[pct-l] Level playing field

Eric Lee (GAMES) elee at microsoft.com
Thu Aug 7 14:20:34 CDT 2008


Tortoise wrote:
>
In most competitive endeavors, there are rules for the competition and
those that get caught violating the rules usually are usually disqualified.

Scott and Joe's hike may be their personal best. HYOH doesn't mean the
rest of us have to approve of the hike or consider the record legitimate.
>

The very idea of a serious, validated, official record for thru-hiking the PCT is ludicrous when you think about it a minute.  The conditions vary from year to year, day to day, and minute to minute.  Attempt your record-setting thru-hike during a low snow year?  Yeah, you have a good chance of breaking the old "record" set in a high snow year while having an easier time of it and expending far less overall energy.  Waste half a day because you were unlucky trying to hitch in to town for resupply?  Well, too bad - you're now half a day behind where you ought to have been.  Where's the level playing field in thru-hiking?  There isn't one.  Come on people, that should be obvious.

Any so-called record in thru-hiking is dependent as much on luck as on skill.  Obviously, only skill will get you *close* to beating the record, but given the small differences in physical abilities among the ultra-athletes doing these speed-hikes, only luck is going to allow you to actually beat it.
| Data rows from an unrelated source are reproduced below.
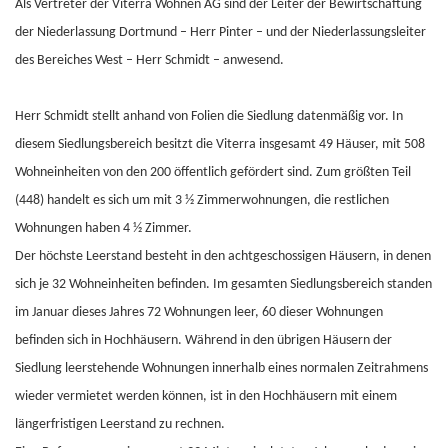
Als Vertreter der Viterra Wohnen AG sind der Leiter der Bewirtschaftung
der Niederlassung Dortmund – Herr Pinter – und der Niederlassungsleiter
des Bereiches West – Herr Schmidt – anwesend.
Herr Schmidt stellt anhand von Folien die Siedlung datenmäßig vor. In
diesem Siedlungsbereich besitzt die Viterra insgesamt 49 Häuser, mit 508
Wohneinheiten von den 200 öffentlich gefördert sind. Zum größten Teil
(448) handelt es sich um mit 3 ½ Zimmerwohnungen, die restlichen
Wohnungen haben 4 ½ Zimmer.
Der höchste Leerstand besteht in den achtgeschossigen Häusern, in denen
sich je 32 Wohneinheiten befinden. Im gesamten Siedlungsbereich standen
im Januar dieses Jahres 72 Wohnungen leer, 60 dieser Wohnungen
befinden sich in Hochhäusern. Während in den übrigen Häusern der
Siedlung leerstehende Wohnungen innerhalb eines normalen Zeitrahmens
wieder vermietet werden können, ist in den Hochhäusern mit einem
längerfristigen Leerstand zu rechnen.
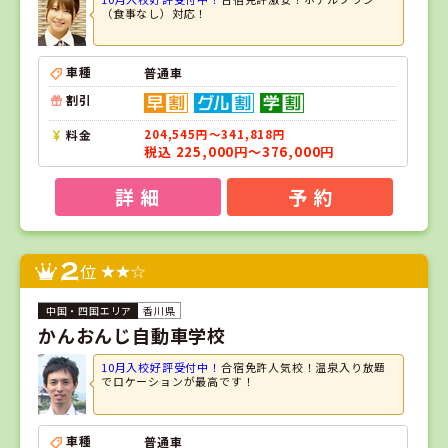
（食事なし）対応！
車種
普通車
割引
料金
204,545円～341,818円
税込 225,000円～376,000円
詳 細
予 約
2
位
香川県
かんおんじ自動車学校
10月入校好評受付中！
合宿免許人気校！温泉入り放題
でロケーションが最高です！
車種
普通車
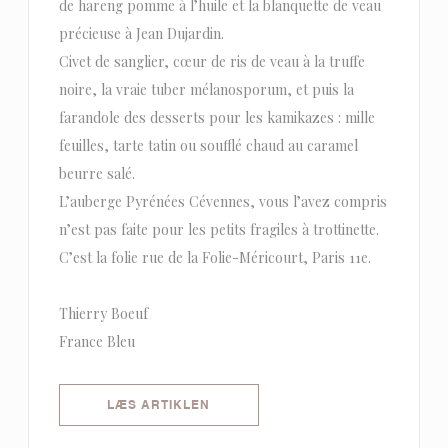
de hareng pomme à l’huile et la blanquette de veau
précieuse à Jean Dujardin.
Civet de sanglier, cœur de ris de veau à la truffe
noire, la vraie tuber mélanosporum, et puis la
farandole des desserts pour les kamikazes : mille
feuilles, tarte tatin ou soufflé chaud au caramel
beurre salé.
L’auberge Pyrénées Cévennes, vous l’avez compris
n’est pas faite pour les petits fragiles à trottinette.
C’est la folie rue de la Folie-Méricourt, Paris 11e.
Thierry Boeuf
France Bleu
((ÅBNER I ET NYT VINDUE))
LÆS ARTIKLEN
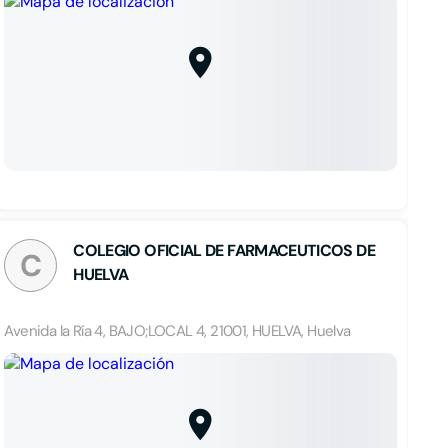
COLEGIO OFICIAL DE FARMACEUTICOS DE
C
HUELVA
Avenida la Ría 4, BAJO;LOCAL 4, 21001, HUELVA, Huelva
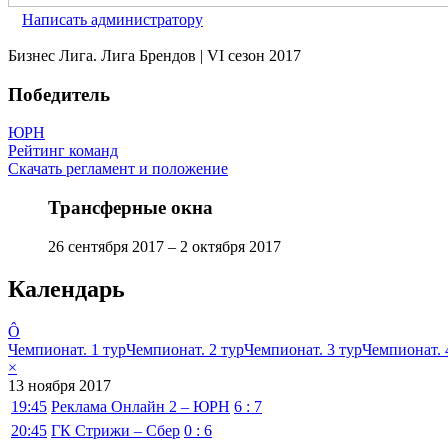
Написать администратору
Бизнес Лига. Лига Брендов | VI сезон 2017
Победитель
ЮРН
Рейтинг команд
Скачать регламент и положение
Трансферные окна
26 сентября 2017 – 2 октября 2017
Календарь
Ô
Чемпионат. 1 тур
Чемпионат. 2 тур
Чемпионат. 3 тур
Чемпионат. 
×
13 ноября 2017
19:45
Реклама Онлайн 2 – ЮРН
6 : 7
20:45
ГК Стрижи – Сбер
0 : 6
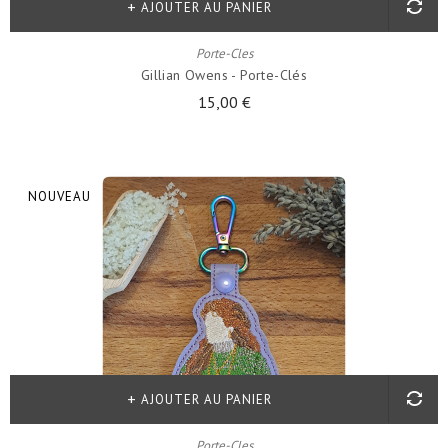
AJOUTER AU PANIER
Porte-Cles
Gillian Owens - Porte-Clés
15,00 €
NOUVEAU
AJOUTER AU PANIER
Porte-Cles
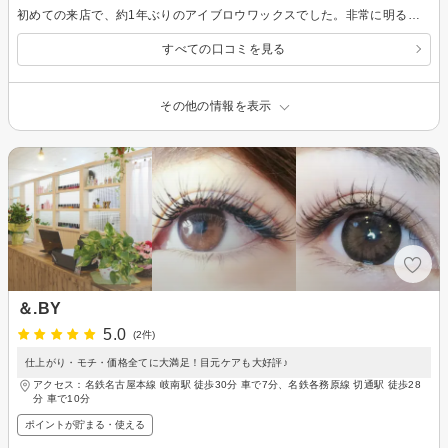
初めての来店で、約1年ぶりのアイブロウワックスでした。非常に明るく、丁寧に接客して頂きました。自宅からも近いため、今後も定期的に通いたいと思います。
すべての口コミを見る
その他の情報を表示
＆.BY
5.0
(2件)
仕上がり・モチ・価格全てに大満足！目元ケアも大好評♪
アクセス：名鉄名古屋本線 岐南駅 徒歩30分 車で7分、名鉄各務原線 切通駅 徒歩28
分 車で10分
ポイントが貯まる・使える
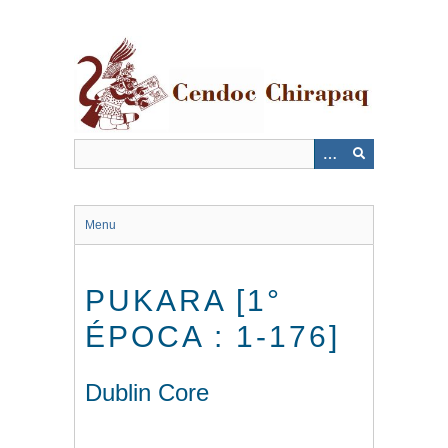
Saltar
al
contenido
principal
Menu
PUKARA [1°
ÉPOCA : 1-176]
Dublin Core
If Scott and Joe end up setting a new so-called record, that'll be interesting in an armchair "gee-whiz, imagine that!" kind of way, but there's nothing remotely official, verifiable, or qualifiable about it.  It's a record that's only meaningful in the context of the precise circumstances that Scott and Joe experienced, which can never be duplicated again.  I'm pretty sure that Scott and Joe understand that, and the rest of us should too.